───── Record extracts
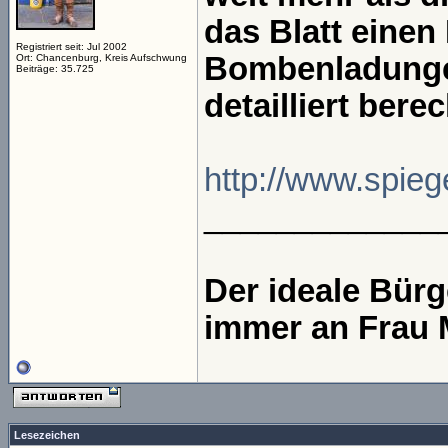
das Blatt einen
Registriert seit: Jul 2002
Bombenladungen
Ort: Chancenburg, Kreis Aufschwung
Beiträge: 35.725
detailliert bere
http://www.spiege
_____________
Der ideale Bür
immer an Frau 
Lesezeichen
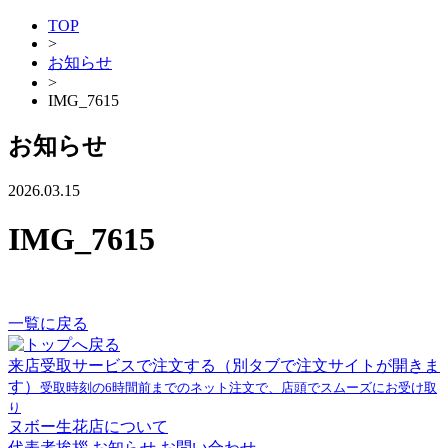
TOP
>
お知らせ
>
IMG_7615
お知らせ
2026.03.15
IMG_7615
一覧に戻る
来店受取サービスで注文する
（別タブで注文サイトが開きま
す）
受取時刻の6時間前までのネット注文で、店頭でスムーズにお受け取
り
ヌボー生花店について
代表者挨拶
お知らせ
お問い合わせ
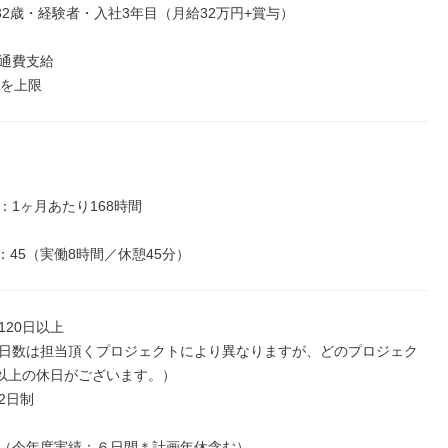
32歳・経験者・入社3年目（月給32万円+賞与）

通費支給

円を上限
1ヶ月あたり168時間

7：45（実働8時間／休憩45分）
20日以上

日数は担当頂くプロジェクトにより異なりますが、どのプロジェク
日以上の休日がございます。）

日制

（今年度実績：６日間＊計画年休含む）
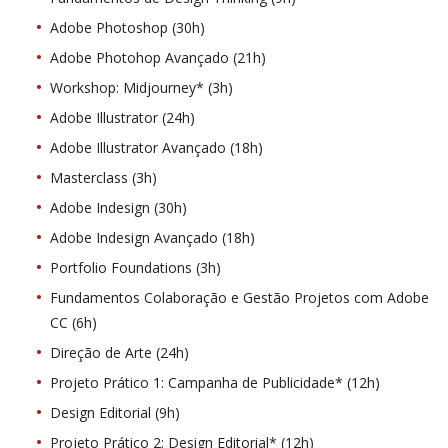
Adobe Photoshop (30h)
Adobe Photohop Avançado (21h)
Workshop: Midjourney* (3h)
Adobe Illustrator (24h)
Adobe Illustrator Avançado (18h)
Masterclass (3h)
Adobe Indesign (30h)
Adobe Indesign Avançado (18h)
Portfolio Foundations (3h)
Fundamentos Colaboração e Gestão Projetos com Adobe
CC (6h)
Direção de Arte (24h)
Projeto Prático 1: Campanha de Publicidade* (12h)
Design Editorial (9h)
Projeto Prático 2: Design Editorial* (12h)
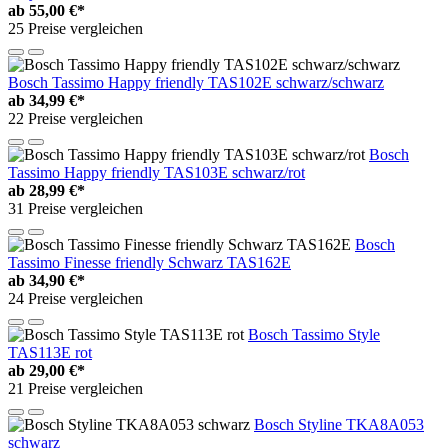
ab
55,00 €*
25 Preise vergleichen
Bosch Tassimo Happy friendly TAS102E schwarz/schwarz
ab
34,99 €*
22 Preise vergleichen
Bosch
Tassimo Happy friendly TAS103E schwarz/rot
ab
28,99 €*
31 Preise vergleichen
Bosch
Tassimo Finesse friendly Schwarz TAS162E
ab
34,90 €*
24 Preise vergleichen
Bosch Tassimo Style
TAS113E rot
ab
29,00 €*
21 Preise vergleichen
Bosch Styline TKA8A053
schwarz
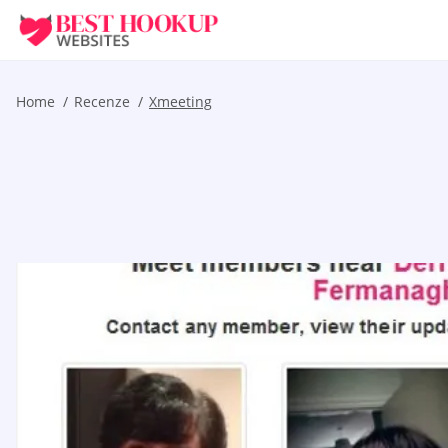
Home
Recenze
Xmeeting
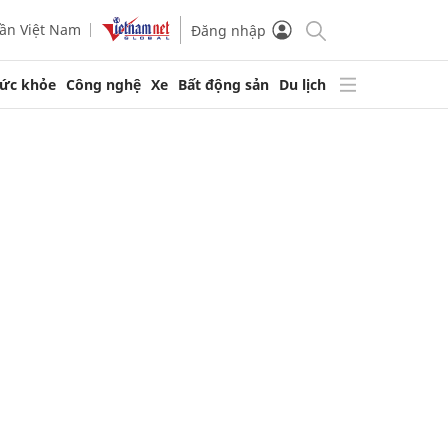
ần Việt Nam
Đăng nhập
ức khỏe
Công nghệ
Xe
Bất động sản
Du lịch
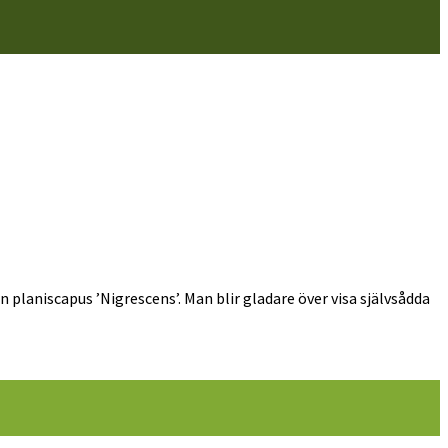
planiscapus ’Nigrescens’. Man blir gladare över visa självsådda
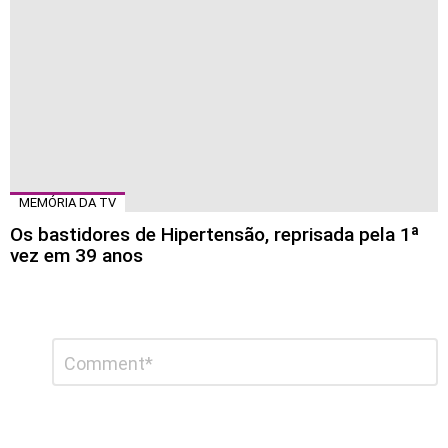
MEMÓRIA DA TV
Os bastidores de Hipertensão, reprisada pela 1ª
vez em 39 anos
Deixe
Comentário
*
um
comentário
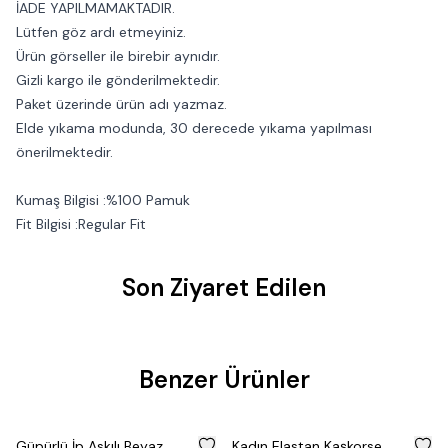
İADE YAPILMAMAKTADIR.
Lütfen göz ardı etmeyiniz.
Ürün görseller ile birebir aynıdır.
Gizli kargo ile gönderilmektedir.
Paket üzerinde ürün adı yazmaz.
Elde yıkama modunda, 30 derecede yıkama yapılması
önerilmektedir.
Kumaş Bilgisi :%100 Pamuk
Fit Bilgisi :Regular Fit
Son Ziyaret Edilen
Benzer Ürünler
%
50
%
50
Güpürlü İp Askılı Beyaz
Kadın Elastan Kaşkorse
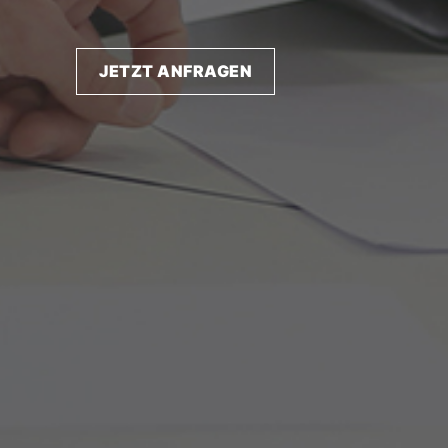
JETZT ANFRAGEN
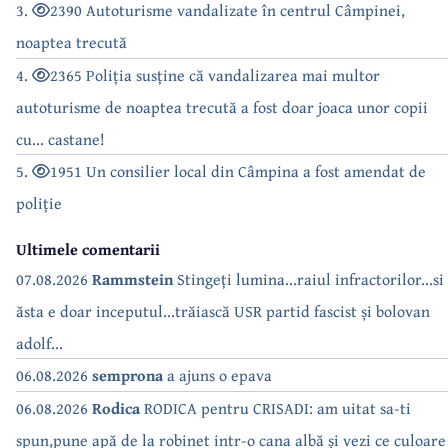
3.
2390 Autoturisme vandalizate în centrul Câmpinei,
noaptea trecută
4.
2365 Poliția susține că vandalizarea mai multor
autoturisme de noaptea trecută a fost doar joaca unor copii
cu... castane!
5.
1951 Un consilier local din Câmpina a fost amendat de
poliție
Ultimele comentarii
07.08.2026
Rammstein
Stingeți lumina...raiul infractorilor...si
ăsta e doar inceputul...trăiască USR partid fascist și bolovan
adolf...
06.08.2026
semprona
a ajuns o epava
06.08.2026
Rodica
RODICA pentru CRISADI: am uitat sa-ti
spun,pune apă de la robinet intr-o cana albă și vezi ce culoare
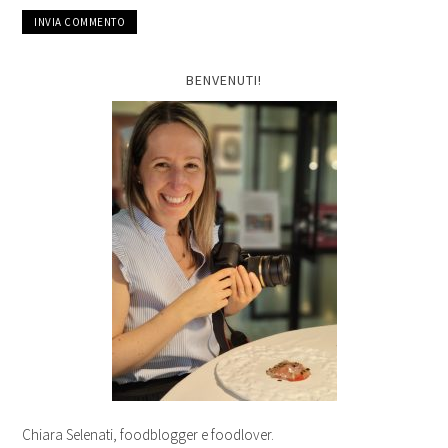
BENVENUTI!
Chiara Selenati, foodblogger e foodlover.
──────────
### Work required
The lines to set down run from the line with "受取時刻の6時間前までのネット注文で、店頭でスムーズにお受け取" up to and including the line with "Direção de Arte (24h)" in the entries above. Reproduce them exactly, with no pictures.

### Response to this task
受取時刻の6時間前までのネット注文で、店頭でスムーズにお受け取
り
ヌボー生花店について
代表者挨拶
お知らせ
お問い合わせ
32歳・経験者・入社3年目（月給32万円+賞与）

通費支給

円を上限
1ヶ月あたり168時間

7：45（実働8時間／休憩45分）
20日以上

日数は担当頂くプロジェクトにより異なりますが、どのプロジェク
日以上の休日がございます。）

日制

（今年度実績：６日間＊計画年休含む）
Adobe Photoshop (30h)
Adobe Photohop Avançado (21h)
Workshop: Midjourney* (3h)
Adobe Illustrator (24h)
Adobe Illustrator Avançado (18h)
Masterclass (3h)
Adobe Indesign (30h)
Adobe Indesign Avançado (18h)
Portfolio Foundations (3h)
Fundamentos Colaboração e Gestão Projetos com Adobe
CC (6h)
Direção de Arte (24h)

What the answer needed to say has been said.